George Eliot — English novelist, poet, journalist and translator

***

George Eliot had it right. Memories are a powerful human connection. Without a moment’s notice, we can be transported back to a person, time, and place. Often, this happens as we complete our simplest daily activities at home in the kitchen. Pouring a cup of coffee. Biting into a crunchy apple. Stirring a pot on the stove. Or, in my case, counting and depositing pills into a tray.

On the surface, this may seem like a purely clinical exercise. But it was something significant I did for my mother during the last several years of her life as her macular degeneration worsened. As her dementia deepened. Every other Saturday morning, I drove twenty miles from my home in one Chicago suburb to hers in another. Each time I counted out two weeks worth of medications for her.

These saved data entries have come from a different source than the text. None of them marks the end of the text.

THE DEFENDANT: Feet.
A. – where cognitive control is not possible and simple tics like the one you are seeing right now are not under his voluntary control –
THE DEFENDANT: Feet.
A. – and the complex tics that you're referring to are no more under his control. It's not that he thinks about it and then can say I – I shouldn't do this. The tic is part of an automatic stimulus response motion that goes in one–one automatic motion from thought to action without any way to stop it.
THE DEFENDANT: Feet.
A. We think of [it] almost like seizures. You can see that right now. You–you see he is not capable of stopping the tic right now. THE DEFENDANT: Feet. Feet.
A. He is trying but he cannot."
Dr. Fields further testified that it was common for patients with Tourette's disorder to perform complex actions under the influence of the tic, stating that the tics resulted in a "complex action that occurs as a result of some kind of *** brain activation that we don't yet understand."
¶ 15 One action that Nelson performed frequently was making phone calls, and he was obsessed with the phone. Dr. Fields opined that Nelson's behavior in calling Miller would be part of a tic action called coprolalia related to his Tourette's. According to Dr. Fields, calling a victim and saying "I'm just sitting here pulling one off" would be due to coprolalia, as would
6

Of course, our visits consisted of more than medication administration. We shared late breakfasts, early lunches, short walks and longer stories about our lives and love of family and nature whenever her health and the weather permitted. Neither of us ever imagined I’d  write about our journey years later in what became From Fertile Ground.

Yesterday in Arizona, as I was filling my own tray of medications for the coming week, I was reminded of those intimate Saturday mornings with my mother. Sorting her pills in past Septembers. Doing what I could to help sustain her life for another two weeks as the late summer light in northern Illinois produced elongated shadows.

Of course, it was all worth it. I would do it all over again. But at least now I have the memories to savor. At least I’m still counting in September.